• Work instruction
Once the pictures are removed, restate the data below word for word.

• Given data
____

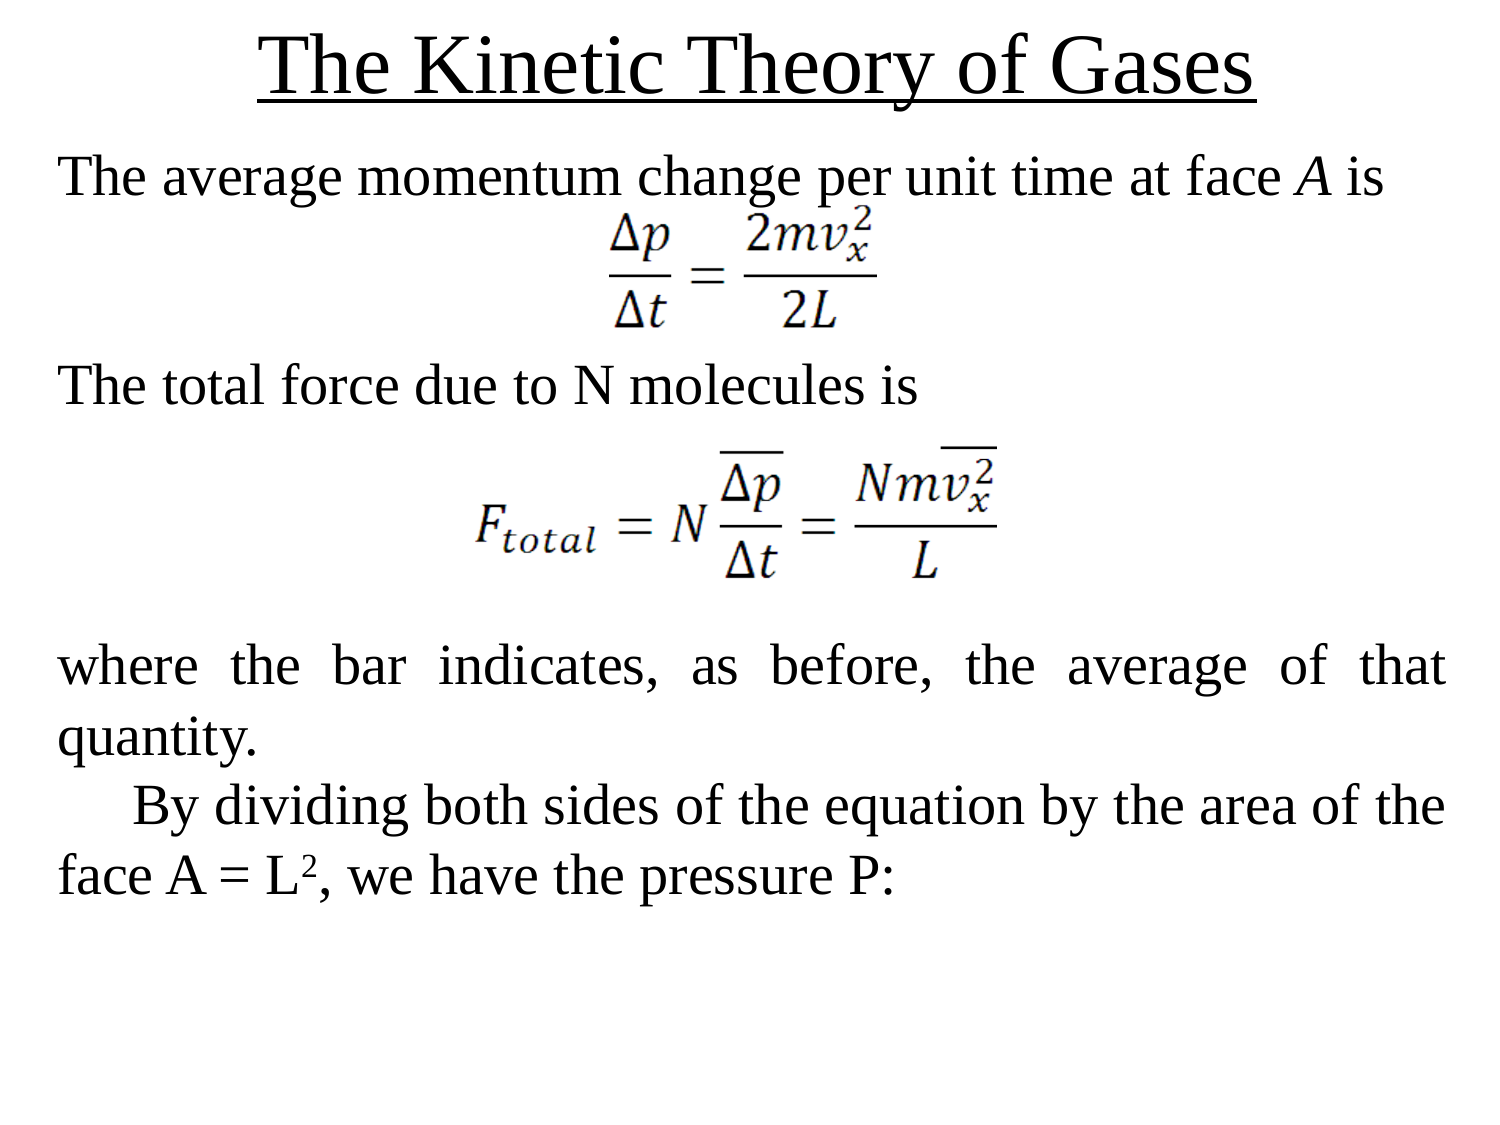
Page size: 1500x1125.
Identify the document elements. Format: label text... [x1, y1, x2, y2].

picture [474, 437, 998, 580]
text_box The average momentum change per unit time at face A is The total force due to N molecules is where the bar indicates, as before, the average of that quantity. By dividing both sides of the equation by the area of the face A = L2, we have the pressure P: [42, 218, 1463, 914]
picture [609, 198, 877, 339]
text_box The average momentum change per unit time at face A is The total force due to N molecules is where the bar indicates, as before, the average of that quantity. By dividing both sides of the equation by the area of the face A = L2, we have the pressure P: [42, 129, 1463, 217]
title The Kinetic Theory of Gases [82, 1, 1432, 119]
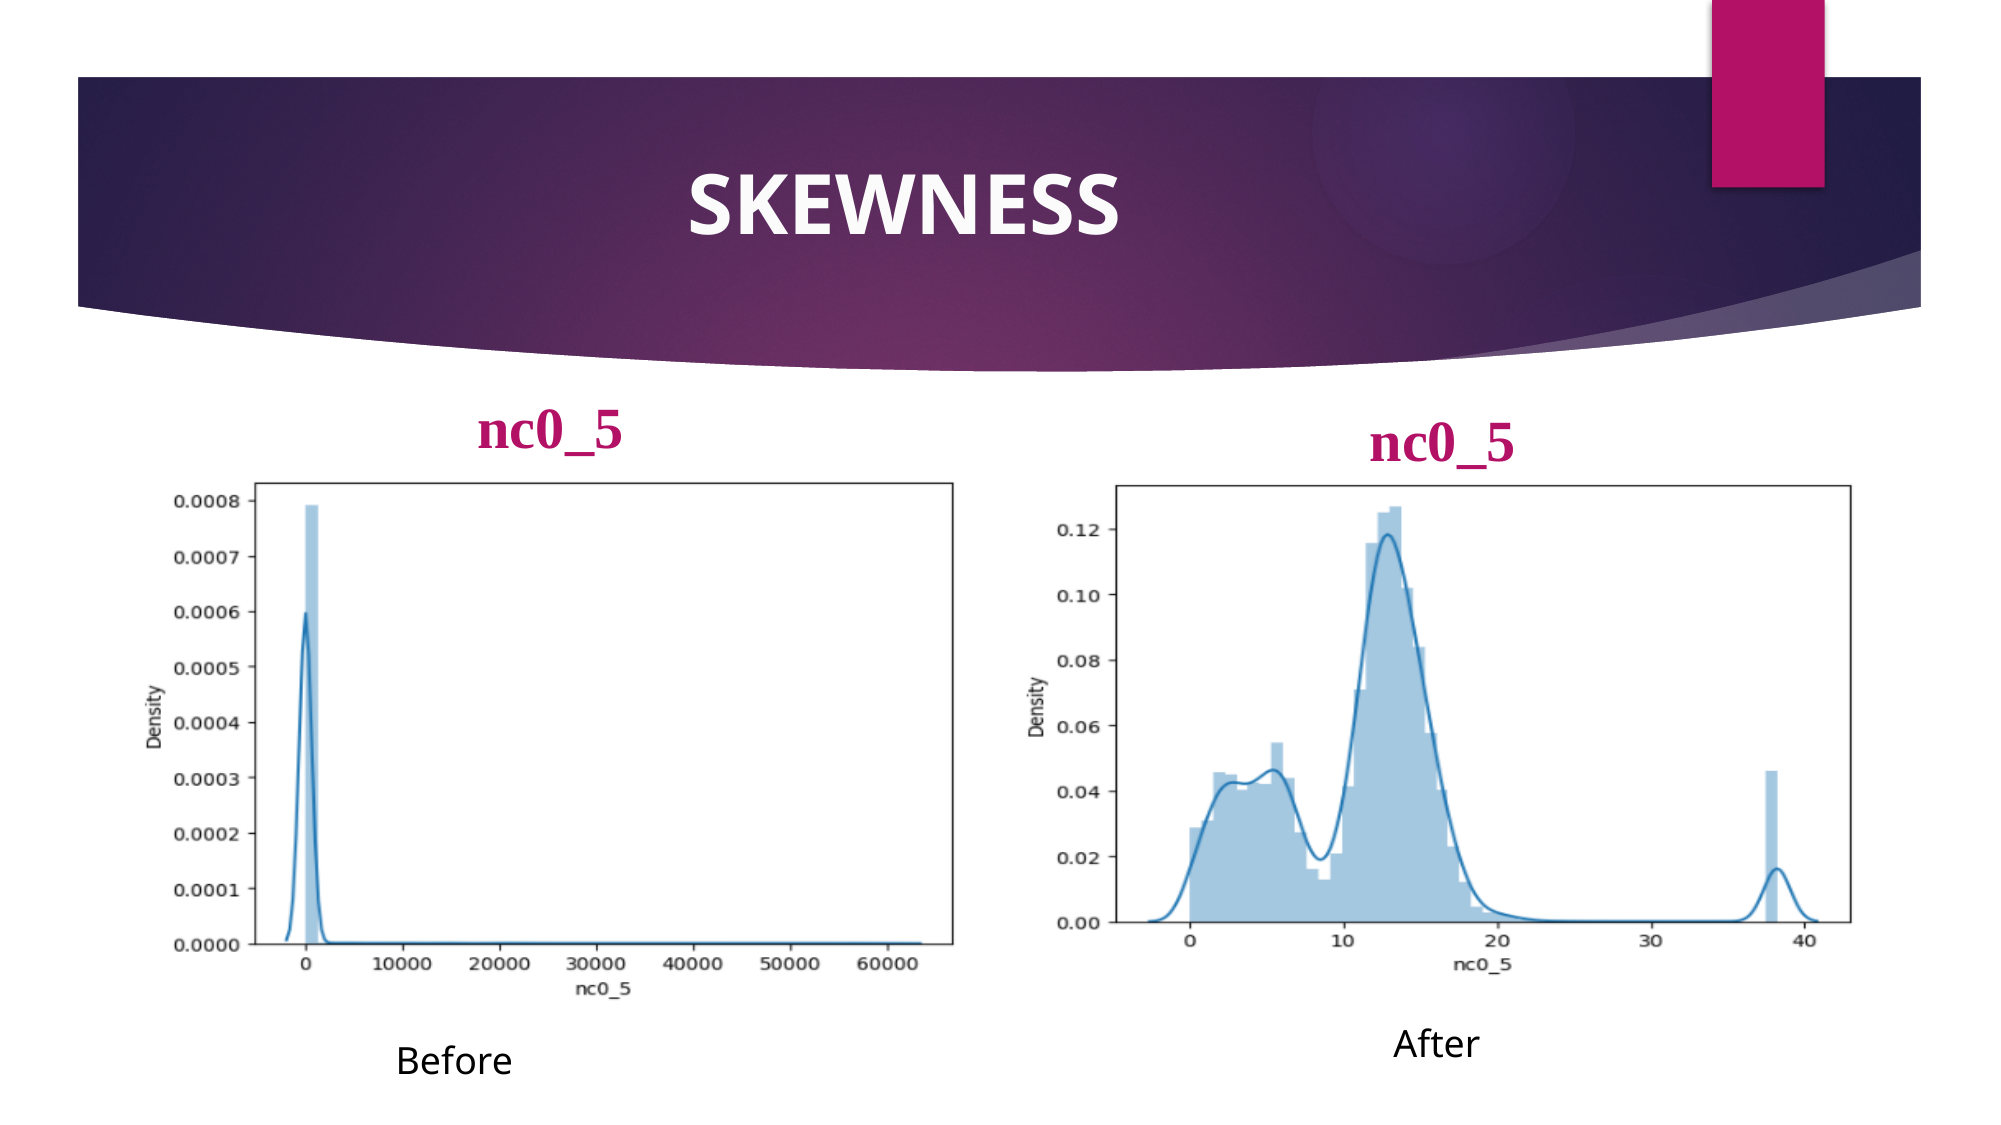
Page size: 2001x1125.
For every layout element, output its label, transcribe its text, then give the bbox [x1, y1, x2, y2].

title SKEWNESS [297, 192, 1735, 309]
text_box After [1378, 1012, 1834, 1073]
list nc0_5 [189, 373, 981, 468]
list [986, 480, 1871, 986]
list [97, 480, 971, 1017]
text_box Before [380, 1029, 836, 1090]
list nc0_5 [1094, 386, 1886, 481]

____

• Solution to this problem
Page size: 1500x1125.
Identify the document elements. Format: label text... [x1, y1, x2, y2].

picture [474, 437, 998, 580]
text_box The average momentum change per unit time at face A is The total force due to N molecules is where the bar indicates, as before, the average of that quantity. By dividing both sides of the equation by the area of the face A = L2, we have the pressure P: [42, 218, 1463, 914]
picture [609, 198, 877, 339]
text_box The average momentum change per unit time at face A is The total force due to N molecules is where the bar indicates, as before, the average of that quantity. By dividing both sides of the equation by the area of the face A = L2, we have the pressure P: [42, 129, 1463, 217]
title The Kinetic Theory of Gases [82, 1, 1432, 119]
Page size: 2001x1125.
For every layout element, output its label, transcribe its text, then give the bbox [x1, y1, x2, y2].

title SKEWNESS [297, 192, 1735, 309]
text_box After [1378, 1012, 1834, 1073]
list nc0_5 [189, 373, 981, 468]
list [986, 480, 1871, 986]
list [97, 480, 971, 1017]
text_box Before [380, 1029, 836, 1090]
list nc0_5 [1094, 386, 1886, 481]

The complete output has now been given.